------ ENTRIES SUPPLIED ------

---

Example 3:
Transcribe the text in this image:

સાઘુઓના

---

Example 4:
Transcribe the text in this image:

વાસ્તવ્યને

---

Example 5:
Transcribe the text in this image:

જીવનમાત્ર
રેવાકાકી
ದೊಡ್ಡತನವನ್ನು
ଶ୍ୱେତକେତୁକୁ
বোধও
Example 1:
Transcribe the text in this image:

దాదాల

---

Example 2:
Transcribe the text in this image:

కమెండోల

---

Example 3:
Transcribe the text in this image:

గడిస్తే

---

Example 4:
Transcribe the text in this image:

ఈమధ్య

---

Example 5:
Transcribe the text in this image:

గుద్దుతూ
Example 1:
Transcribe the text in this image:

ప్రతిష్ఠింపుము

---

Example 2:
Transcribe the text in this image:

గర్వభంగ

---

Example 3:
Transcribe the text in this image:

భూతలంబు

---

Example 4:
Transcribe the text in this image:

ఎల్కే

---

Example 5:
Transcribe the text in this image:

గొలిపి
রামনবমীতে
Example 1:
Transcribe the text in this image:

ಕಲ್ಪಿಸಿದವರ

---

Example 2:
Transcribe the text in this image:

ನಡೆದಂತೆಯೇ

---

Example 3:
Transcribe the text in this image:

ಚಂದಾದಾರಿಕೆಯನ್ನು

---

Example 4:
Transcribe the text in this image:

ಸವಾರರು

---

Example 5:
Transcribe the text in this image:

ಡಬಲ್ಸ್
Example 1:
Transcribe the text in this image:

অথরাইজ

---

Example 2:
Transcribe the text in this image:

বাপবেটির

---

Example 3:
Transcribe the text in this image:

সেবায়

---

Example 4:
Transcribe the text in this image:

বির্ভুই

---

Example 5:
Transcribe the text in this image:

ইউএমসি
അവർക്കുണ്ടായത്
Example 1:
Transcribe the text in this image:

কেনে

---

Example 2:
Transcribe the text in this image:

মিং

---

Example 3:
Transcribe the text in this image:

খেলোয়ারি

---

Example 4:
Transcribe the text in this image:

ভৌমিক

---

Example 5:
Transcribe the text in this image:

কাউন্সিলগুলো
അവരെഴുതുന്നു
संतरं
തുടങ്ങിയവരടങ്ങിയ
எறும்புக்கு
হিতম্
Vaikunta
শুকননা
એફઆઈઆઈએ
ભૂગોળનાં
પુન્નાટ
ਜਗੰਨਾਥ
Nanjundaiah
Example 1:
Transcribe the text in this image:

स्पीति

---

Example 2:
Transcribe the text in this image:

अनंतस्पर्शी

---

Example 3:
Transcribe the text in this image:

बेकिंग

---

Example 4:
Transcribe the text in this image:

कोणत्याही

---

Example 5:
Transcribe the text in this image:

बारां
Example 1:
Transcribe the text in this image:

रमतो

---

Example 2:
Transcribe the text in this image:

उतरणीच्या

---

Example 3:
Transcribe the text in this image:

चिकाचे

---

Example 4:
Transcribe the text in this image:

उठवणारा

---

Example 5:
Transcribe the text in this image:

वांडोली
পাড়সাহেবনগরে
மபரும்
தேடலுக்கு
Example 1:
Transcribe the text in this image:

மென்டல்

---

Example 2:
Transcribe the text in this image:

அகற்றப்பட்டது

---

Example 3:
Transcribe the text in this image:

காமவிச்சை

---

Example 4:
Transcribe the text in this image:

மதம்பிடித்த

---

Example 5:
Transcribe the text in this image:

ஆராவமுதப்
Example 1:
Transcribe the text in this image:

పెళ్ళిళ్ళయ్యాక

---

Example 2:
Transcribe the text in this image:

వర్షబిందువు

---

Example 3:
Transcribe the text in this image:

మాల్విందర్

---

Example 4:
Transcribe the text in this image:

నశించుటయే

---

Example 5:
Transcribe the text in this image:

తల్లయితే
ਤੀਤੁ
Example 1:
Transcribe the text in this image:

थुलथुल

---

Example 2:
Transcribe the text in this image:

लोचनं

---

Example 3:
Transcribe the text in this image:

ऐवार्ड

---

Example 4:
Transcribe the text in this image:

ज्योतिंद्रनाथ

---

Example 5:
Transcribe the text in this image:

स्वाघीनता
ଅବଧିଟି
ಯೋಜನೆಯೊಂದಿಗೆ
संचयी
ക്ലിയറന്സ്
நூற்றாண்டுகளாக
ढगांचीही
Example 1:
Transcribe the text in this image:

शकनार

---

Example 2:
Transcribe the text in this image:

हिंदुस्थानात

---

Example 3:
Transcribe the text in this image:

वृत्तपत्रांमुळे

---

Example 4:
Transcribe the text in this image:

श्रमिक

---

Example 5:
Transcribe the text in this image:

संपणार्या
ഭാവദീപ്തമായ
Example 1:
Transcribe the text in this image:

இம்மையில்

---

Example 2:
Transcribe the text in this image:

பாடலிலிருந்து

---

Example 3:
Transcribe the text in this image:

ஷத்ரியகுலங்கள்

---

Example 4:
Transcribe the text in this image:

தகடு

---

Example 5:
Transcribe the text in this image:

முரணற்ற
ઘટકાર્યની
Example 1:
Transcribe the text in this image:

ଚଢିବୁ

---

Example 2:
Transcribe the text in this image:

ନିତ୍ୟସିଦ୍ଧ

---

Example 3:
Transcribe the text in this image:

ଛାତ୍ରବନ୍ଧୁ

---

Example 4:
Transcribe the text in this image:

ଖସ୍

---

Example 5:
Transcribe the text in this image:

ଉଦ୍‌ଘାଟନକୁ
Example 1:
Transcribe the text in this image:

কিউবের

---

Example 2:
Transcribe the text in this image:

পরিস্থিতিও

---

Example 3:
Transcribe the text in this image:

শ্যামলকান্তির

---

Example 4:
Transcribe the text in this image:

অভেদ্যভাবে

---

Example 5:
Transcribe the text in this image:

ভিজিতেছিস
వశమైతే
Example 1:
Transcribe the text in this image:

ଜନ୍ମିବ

------

| THE PROBLEM |
The entries shown above should be copied out word for word.

| FINAL ANSWER |
---

Example 3:
Transcribe the text in this image:

સાઘુઓના

---

Example 4:
Transcribe the text in this image:

વાસ્તવ્યને

---

Example 5:
Transcribe the text in this image:

જીવનમાત્ર
રેવાકાકી
ದೊಡ್ಡತನವನ್ನು
ଶ୍ୱେତକେତୁକୁ
বোধও
Example 1:
Transcribe the text in this image:

దాదాల

---

Example 2:
Transcribe the text in this image:

కమెండోల

---

Example 3:
Transcribe the text in this image:

గడిస్తే

---

Example 4:
Transcribe the text in this image:

ఈమధ్య

---

Example 5:
Transcribe the text in this image:

గుద్దుతూ
Example 1:
Transcribe the text in this image:

ప్రతిష్ఠింపుము

---

Example 2:
Transcribe the text in this image:

గర్వభంగ

---

Example 3:
Transcribe the text in this image:

భూతలంబు

---

Example 4:
Transcribe the text in this image:

ఎల్కే

---

Example 5:
Transcribe the text in this image:

గొలిపి
রামনবমীতে
Example 1:
Transcribe the text in this image:

ಕಲ್ಪಿಸಿದವರ

---

Example 2:
Transcribe the text in this image:

ನಡೆದಂತೆಯೇ

---

Example 3:
Transcribe the text in this image:

ಚಂದಾದಾರಿಕೆಯನ್ನು

---

Example 4:
Transcribe the text in this image:

ಸವಾರರು

---

Example 5:
Transcribe the text in this image:

ಡಬಲ್ಸ್
Example 1:
Transcribe the text in this image:

অথরাইজ

---

Example 2:
Transcribe the text in this image:

বাপবেটির

---

Example 3:
Transcribe the text in this image:

সেবায়

---

Example 4:
Transcribe the text in this image:

বির্ভুই

---

Example 5:
Transcribe the text in this image:

ইউএমসি
അവർക്കുണ്ടായത്
Example 1:
Transcribe the text in this image:

কেনে

---

Example 2:
Transcribe the text in this image:

মিং

---

Example 3:
Transcribe the text in this image:

খেলোয়ারি

---

Example 4:
Transcribe the text in this image:

ভৌমিক

---

Example 5:
Transcribe the text in this image:

কাউন্সিলগুলো
അവരെഴുതുന്നു
संतरं
തുടങ്ങിയവരടങ്ങിയ
எறும்புக்கு
হিতম্
Vaikunta
শুকননা
એફઆઈઆઈએ
ભૂગોળનાં
પુન્નાટ
ਜਗੰਨਾਥ
Nanjundaiah
Example 1:
Transcribe the text in this image:

स्पीति

---

Example 2:
Transcribe the text in this image:

अनंतस्पर्शी

---

Example 3:
Transcribe the text in this image:

बेकिंग

---

Example 4:
Transcribe the text in this image:

कोणत्याही

---

Example 5:
Transcribe the text in this image:

बारां
Example 1:
Transcribe the text in this image:

रमतो

---

Example 2:
Transcribe the text in this image:

उतरणीच्या

---

Example 3:
Transcribe the text in this image:

चिकाचे

---

Example 4:
Transcribe the text in this image:

उठवणारा

---

Example 5:
Transcribe the text in this image:

वांडोली
পাড়সাহেবনগরে
மபரும்
தேடலுக்கு
Example 1:
Transcribe the text in this image:

மென்டல்

---

Example 2:
Transcribe the text in this image:

அகற்றப்பட்டது

---

Example 3:
Transcribe the text in this image:

காமவிச்சை

---

Example 4:
Transcribe the text in this image:

மதம்பிடித்த

---

Example 5:
Transcribe the text in this image:

ஆராவமுதப்
Example 1:
Transcribe the text in this image:

పెళ్ళిళ్ళయ్యాక

---

Example 2:
Transcribe the text in this image:

వర్షబిందువు

---

Example 3:
Transcribe the text in this image:

మాల్విందర్

---

Example 4:
Transcribe the text in this image:

నశించుటయే

---

Example 5:
Transcribe the text in this image:

తల్లయితే
ਤੀਤੁ
Example 1:
Transcribe the text in this image:

थुलथुल

---

Example 2:
Transcribe the text in this image:

लोचनं

---

Example 3:
Transcribe the text in this image:

ऐवार्ड

---

Example 4:
Transcribe the text in this image:

ज्योतिंद्रनाथ

---

Example 5:
Transcribe the text in this image:

स्वाघीनता
ଅବଧିଟି
ಯೋಜನೆಯೊಂದಿಗೆ
संचयी
ക്ലിയറന്സ്
நூற்றாண்டுகளாக
ढगांचीही
Example 1:
Transcribe the text in this image:

शकनार

---

Example 2:
Transcribe the text in this image:

हिंदुस्थानात

---

Example 3:
Transcribe the text in this image:

वृत्तपत्रांमुळे

---

Example 4:
Transcribe the text in this image:

श्रमिक

---

Example 5:
Transcribe the text in this image:

संपणार्या
ഭാവദീപ്തമായ
Example 1:
Transcribe the text in this image:

இம்மையில்

---

Example 2:
Transcribe the text in this image:

பாடலிலிருந்து

---

Example 3:
Transcribe the text in this image:

ஷத்ரியகுலங்கள்

---

Example 4:
Transcribe the text in this image:

தகடு

---

Example 5:
Transcribe the text in this image:

முரணற்ற
ઘટકાર્યની
Example 1:
Transcribe the text in this image:

ଚଢିବୁ

---

Example 2:
Transcribe the text in this image:

ନିତ୍ୟସିଦ୍ଧ

---

Example 3:
Transcribe the text in this image:

ଛାତ୍ରବନ୍ଧୁ

---

Example 4:
Transcribe the text in this image:

ଖସ୍

---

Example 5:
Transcribe the text in this image:

ଉଦ୍‌ଘାଟନକୁ
Example 1:
Transcribe the text in this image:

কিউবের

---

Example 2:
Transcribe the text in this image:

পরিস্থিতিও

---

Example 3:
Transcribe the text in this image:

শ্যামলকান্তির

---

Example 4:
Transcribe the text in this image:

অভেদ্যভাবে

---

Example 5:
Transcribe the text in this image:

ভিজিতেছিস
వశమైతే
Example 1:
Transcribe the text in this image:

ଜନ୍ମିବ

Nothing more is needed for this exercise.